Success, as I’m sure you all know, is often fleeting. And nowhere is that more evident than in the tech-world where brands and fortunes rise and fall in vertiginous sweeps. Silicon Valley, HBO’s popular tech satire, even features a clever opening title sequence where well-known valley brand logos rapidly expand and contract. Fresh off their own unprecedented success, the founders of Airbnb happened to take a look back at the ten most popular tech brands of the 90s and discovered some sobering stories. Of the ten, nine of them were either extinct or near it. What gave Airbnb’s founders even more cause for concern was that all of the brands had seemingly done everything “right.” With an eye for not only maintaining their brand and its platform, but also growing it, Airbnb utilized the same sense of pragmatic inspiration and innovation that helped launch them to success in the first place.
The result is Samara, a new division and innovation lab of the online home-sharing giant that welcomes in a bold new sense of socially-conscious purpose for a brand that has already built a great deal of its identity around it. Launching right now in Tokyo, Samara’s first effort revolves around helping revitalize a small Japanese town, Yoshino, that has seen its fortunes decline as young people gravitate to urban living. Left with an older, graying population, residents were concerned about their town’s long-term economic viability, and after a local woman found success in putting her own home up for rent on Airbnb, a small cottage industry began to bloom as residents found their own sense of purpose and employment as tour guides, hosts and translators. Inspired by the story, Airbnb partnered with a Japanese architect to create a community center for the town that acts as a launching point and meeting place for locals and tourists. In addition to its large kitchen, dining area and meeting places, the center also features rooms for rent and is part of Airbnb’s larger ambition of communal housing and urban planning. If all goes well in Yoshino, the plan is to scale Samara in small towns around the globe.

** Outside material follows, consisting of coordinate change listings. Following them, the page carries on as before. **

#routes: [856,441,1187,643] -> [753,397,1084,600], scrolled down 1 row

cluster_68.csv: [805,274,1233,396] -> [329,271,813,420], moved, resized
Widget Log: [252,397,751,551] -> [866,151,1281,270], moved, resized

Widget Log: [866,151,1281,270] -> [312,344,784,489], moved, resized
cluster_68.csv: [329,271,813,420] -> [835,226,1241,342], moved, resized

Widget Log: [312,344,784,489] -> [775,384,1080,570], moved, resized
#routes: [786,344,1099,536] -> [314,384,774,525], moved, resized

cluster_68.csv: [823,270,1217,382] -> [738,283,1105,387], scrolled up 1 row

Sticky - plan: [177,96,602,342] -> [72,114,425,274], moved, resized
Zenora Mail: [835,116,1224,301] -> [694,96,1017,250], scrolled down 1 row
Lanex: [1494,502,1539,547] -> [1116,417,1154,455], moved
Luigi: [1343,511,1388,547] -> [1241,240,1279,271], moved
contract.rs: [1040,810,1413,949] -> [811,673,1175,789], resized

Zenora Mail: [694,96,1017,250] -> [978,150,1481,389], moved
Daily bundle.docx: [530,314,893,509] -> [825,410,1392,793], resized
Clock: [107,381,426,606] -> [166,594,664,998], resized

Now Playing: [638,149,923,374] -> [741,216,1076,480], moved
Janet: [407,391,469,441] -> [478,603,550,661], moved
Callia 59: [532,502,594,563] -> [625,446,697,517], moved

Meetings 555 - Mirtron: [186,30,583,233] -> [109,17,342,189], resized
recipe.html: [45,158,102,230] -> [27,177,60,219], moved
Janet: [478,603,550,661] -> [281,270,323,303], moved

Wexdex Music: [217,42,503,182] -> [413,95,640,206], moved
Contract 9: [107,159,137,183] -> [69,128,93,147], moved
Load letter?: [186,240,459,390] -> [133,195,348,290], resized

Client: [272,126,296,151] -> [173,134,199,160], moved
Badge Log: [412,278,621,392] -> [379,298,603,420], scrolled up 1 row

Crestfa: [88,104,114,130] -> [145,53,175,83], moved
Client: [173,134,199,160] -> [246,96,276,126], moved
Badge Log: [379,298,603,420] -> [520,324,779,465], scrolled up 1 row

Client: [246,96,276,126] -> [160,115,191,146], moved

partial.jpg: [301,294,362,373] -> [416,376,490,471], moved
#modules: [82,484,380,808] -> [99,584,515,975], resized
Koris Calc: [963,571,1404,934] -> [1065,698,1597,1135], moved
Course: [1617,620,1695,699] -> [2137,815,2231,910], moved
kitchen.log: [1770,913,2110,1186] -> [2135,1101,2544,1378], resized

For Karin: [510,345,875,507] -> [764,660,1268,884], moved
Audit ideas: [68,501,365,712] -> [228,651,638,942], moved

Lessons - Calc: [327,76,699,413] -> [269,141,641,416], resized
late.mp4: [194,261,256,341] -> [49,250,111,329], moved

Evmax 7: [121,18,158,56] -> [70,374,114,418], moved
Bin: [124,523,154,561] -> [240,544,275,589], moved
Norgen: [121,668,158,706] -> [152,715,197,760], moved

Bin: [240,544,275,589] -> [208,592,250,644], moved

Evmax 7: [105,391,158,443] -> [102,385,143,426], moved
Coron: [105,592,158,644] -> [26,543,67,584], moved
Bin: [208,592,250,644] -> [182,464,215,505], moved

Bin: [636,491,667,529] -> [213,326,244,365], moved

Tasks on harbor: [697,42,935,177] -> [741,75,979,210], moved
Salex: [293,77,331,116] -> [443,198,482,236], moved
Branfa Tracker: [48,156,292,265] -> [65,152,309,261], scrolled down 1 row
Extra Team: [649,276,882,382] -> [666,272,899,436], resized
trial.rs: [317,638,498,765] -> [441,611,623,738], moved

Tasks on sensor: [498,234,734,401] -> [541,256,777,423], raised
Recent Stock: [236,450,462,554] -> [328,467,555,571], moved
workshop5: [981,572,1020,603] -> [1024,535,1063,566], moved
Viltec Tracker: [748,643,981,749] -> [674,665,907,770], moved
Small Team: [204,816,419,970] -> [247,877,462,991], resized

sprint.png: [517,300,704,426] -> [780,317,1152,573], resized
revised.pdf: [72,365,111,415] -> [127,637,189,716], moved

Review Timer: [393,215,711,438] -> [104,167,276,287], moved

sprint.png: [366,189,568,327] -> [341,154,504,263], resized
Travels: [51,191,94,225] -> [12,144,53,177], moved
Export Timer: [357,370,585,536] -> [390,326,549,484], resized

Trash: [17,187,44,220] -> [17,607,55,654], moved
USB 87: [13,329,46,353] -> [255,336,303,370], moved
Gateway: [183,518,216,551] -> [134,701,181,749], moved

What makes Samara more than just another brand extension is that rather than merely offering another product or service, Airbnb is expanding on its already well-defined sense of purpose, Belong Anywhere, to create a wealth of new ideas that still connect back to the original. Just as Airbnb isn’t just helping you find a place to stay, but rather, providing the opportunity to belong someplace new and exciting, with Samara, they’re not just building their own lodging space, but rather, they’re creating human connections, fostering communities, helping to revitalize a small town and giving people a sense of pride in where they live and a chance to earn money by sharing their knowledge. In simpler terms, Airbnb is a facilitator of meaningful real-world connection and community between locals and tourists. Are there any hotels out there saying that, or making that their well-defined sense of purpose?
Airbnb’s commitment to a larger social purpose, combined with improving and growing their actual service, means they’re able to claim an emotional high ground with today’s increasingly savvy consumers and are therefore less vulnerable to rivals that want to compete on specifics such as price or other features. It’s not only an example of purpose done well, but a wonderful example that doing good can mean good business.